(Ottawa) Si l’on se fie au budget, le problème économique de l’heure – l’excès d’inflation – disparaîtra dès l’an prochain. Et les taux d’intérêt grimperont somme toute assez peu. Pouf, disparu, l’irritant majeur !

Je sais, les prévisions du budget se basent sur les boules de cristal de 13 grandes institutions, dont font partie la Caisse de dépôt, le Mouvement Desjardins et la Banque Royale. Je ne doute pas de leurs compétences, mais tout de même, les chiffres surprennent.

Le budget prévoit que l’indice des prix à la consommation (IPC) grimpera de seulement 2,4 % en 2023, après une hausse moyenne de 3,9 % cette année. Le taux retomberaient donc rapidement dans la fourchette ciblée par la Banque du Canada, de 1 % à 3 %.

Le contraste est frappant avec les chiffres mensuels récents (5,7 % en février), qui grugent le pouvoir d’achat des consommateurs.

Comment est-ce possible ? Selon le ministère des Finances, les impacts de la pandémie et de la guerre en Ukraine sur les problèmes d’approvisionnement mondiaux s’estomperont au cours des prochains mois. Tout comme les effets de la pénurie de main-d’œuvre ou encore ceux de la conjoncture mondiale sur les prix du pétrole (le baril est à 100 $ US actuellement, mais reculerait à 74 $ US l’an prochain).

Bref, l’inflation est transitoire, selon le budget Freeland.

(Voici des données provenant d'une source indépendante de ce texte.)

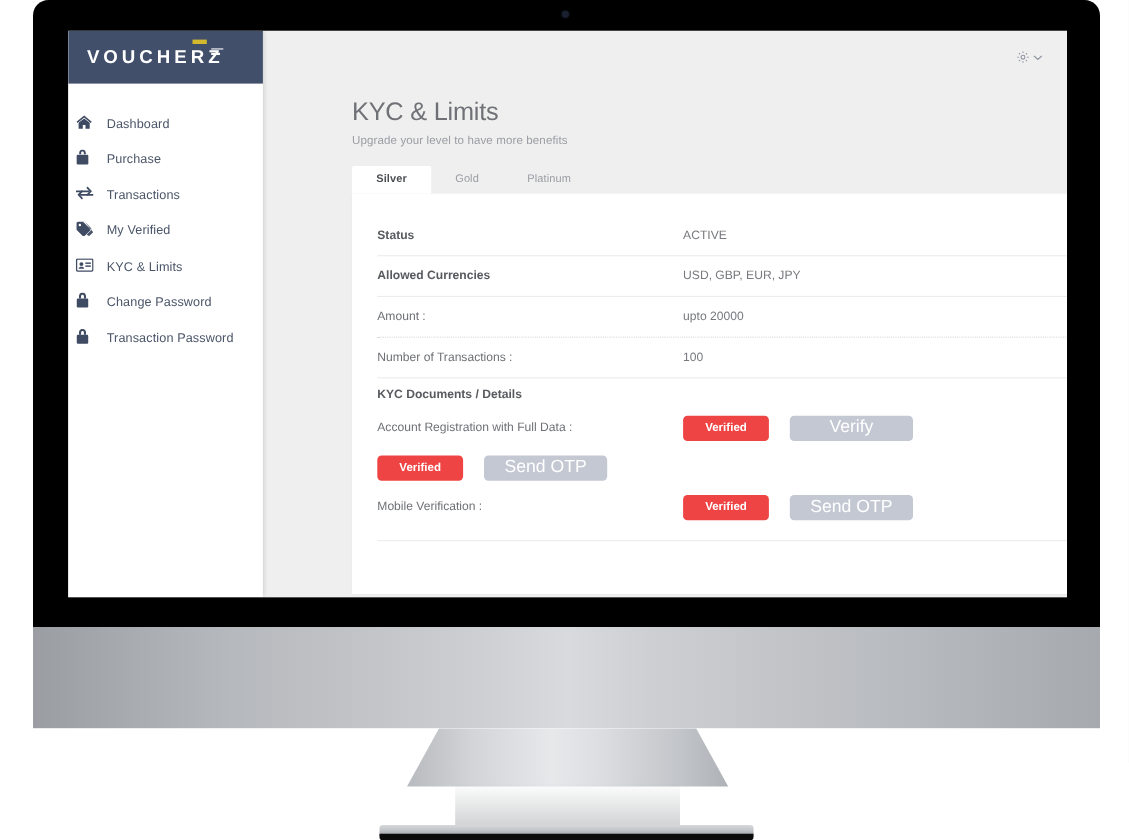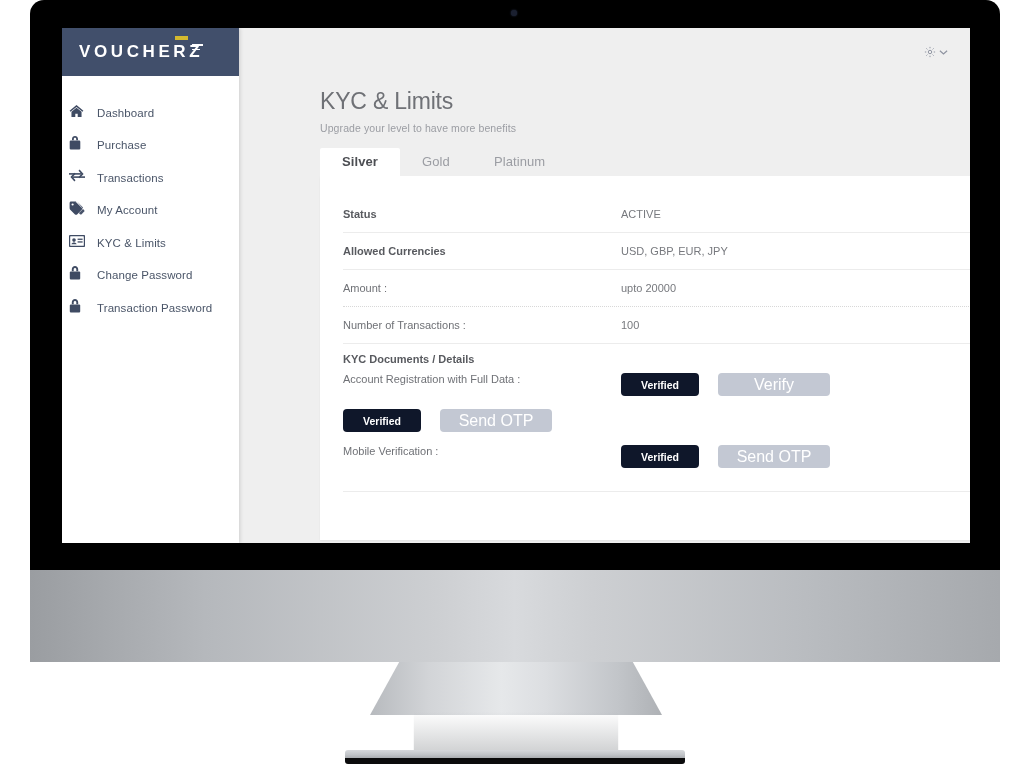"Silver" .tab { font-size: 13px -> 10px }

Si je peux me permettre, le budget de l’an dernier prévoyait exactement le même effet transitoire, qui ne s’est finalement pas confirmé. On voyait l’inflation à 2,2 % en 2021, mais la hausse de l’IPC a plutôt été de 3,4 %, en moyenne. Et pour 2022, on croyait qu’il descendrait à seulement 2 %, mais pour l’instant, nous sommes à 5,7 % (février).

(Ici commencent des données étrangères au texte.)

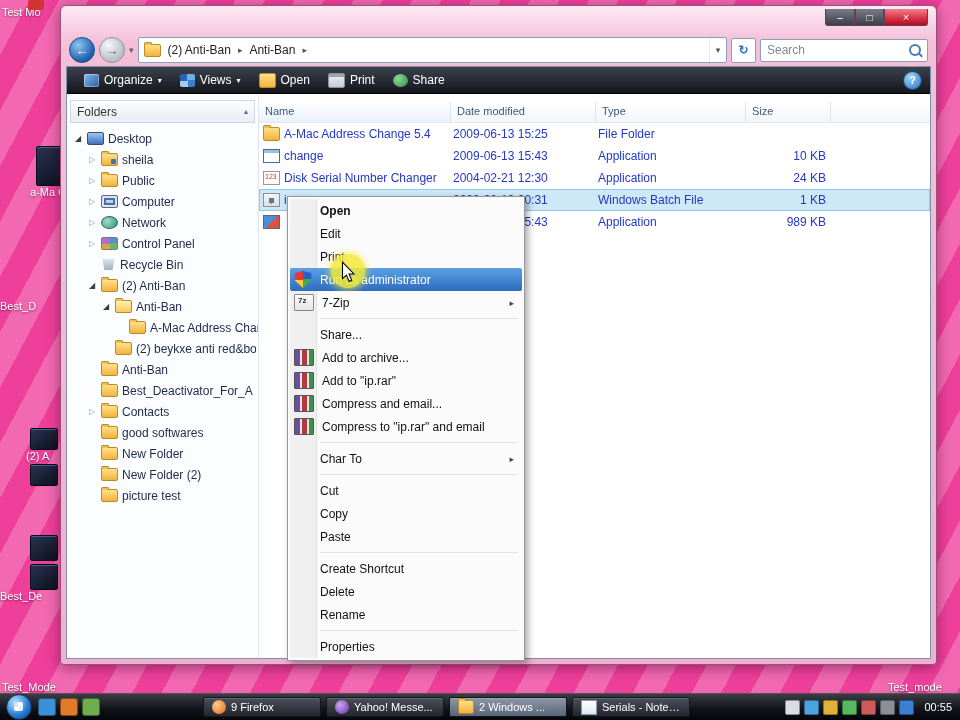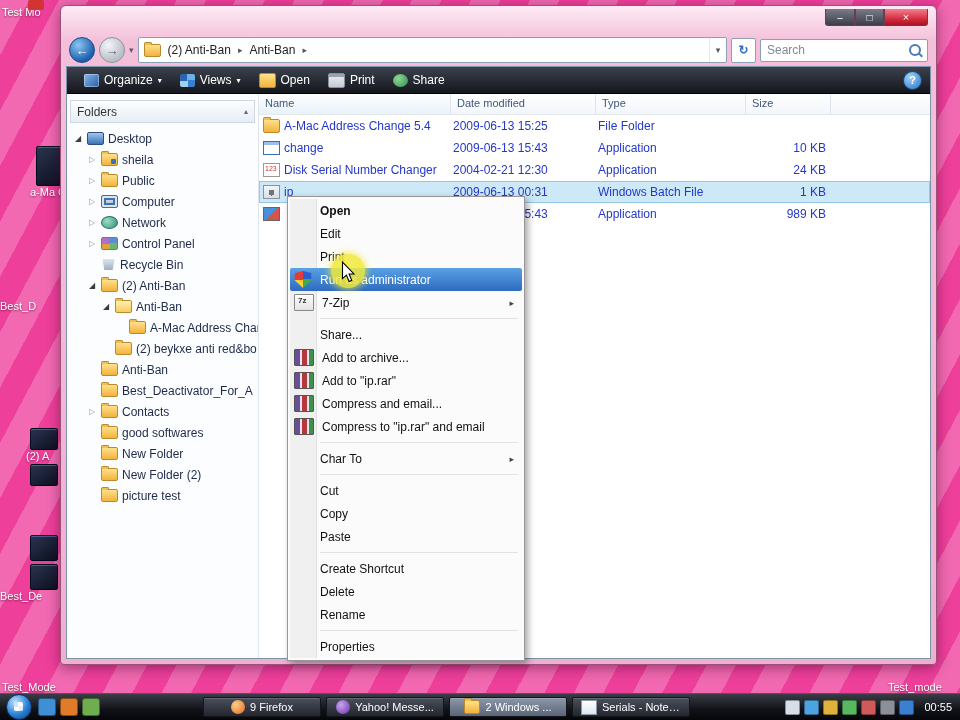"Name" .filearea { padding-top: 0 -> 8px }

Vu la grande incertitude, le budget a présenté deux scénarios de rechange – optimiste et pessimiste –, mais encore là, le taux d’inflation reste sous les 3 % en 2023 et sous les 2 % l’année suivante. Alléluia !

La conséquence de cette prévision, c’est que l’outil pour juguler l’inflation, soit le taux directeur de la Banque du Canada, grimperait assez peu. La hausse oscillera entre 1,2 et 1,8 point de pourcentage d’ici 2023, selon les scénarios, avant de se stabiliser durant les années suivantes. Le taux phare de la Banque tournerait alors autour de 2,2 %, rien pour écrire à sa mère. Même genre de hausse prévue pour le taux des obligations de 10 ans⁠1.

On verra, puisque la Banque du Canada doit se prononcer sur le sujet mardi prochain, le 13 avril, et plusieurs entrevoient un bond de 0,5 point de pourcentage, ce qui ferait grimper le taux à 1 %. D’autres hausses sont attendues par le marché ces prochains mois.

Quoi qu’il en soit, force est d’admettre que cette conjoncture inflationniste n’a pas nui aux finances fédérales, au contraire. Le déficit de l’année courante (2021-2022) a été de « seulement » 113,8 milliards, bien moins que les 144,5 milliards prévus il y a tout juste 5 mois. Ou que les 328 milliards de 2020-2021.

Ce déficit, il continuera de fondre au cours de la présente année, à 52,8 milliards, et durant l’année suivante, à 39,9 milliards (2023-2024). Il représentera alors 1,4 % du PIB, loin des 15 % du PIB de 2020-2021.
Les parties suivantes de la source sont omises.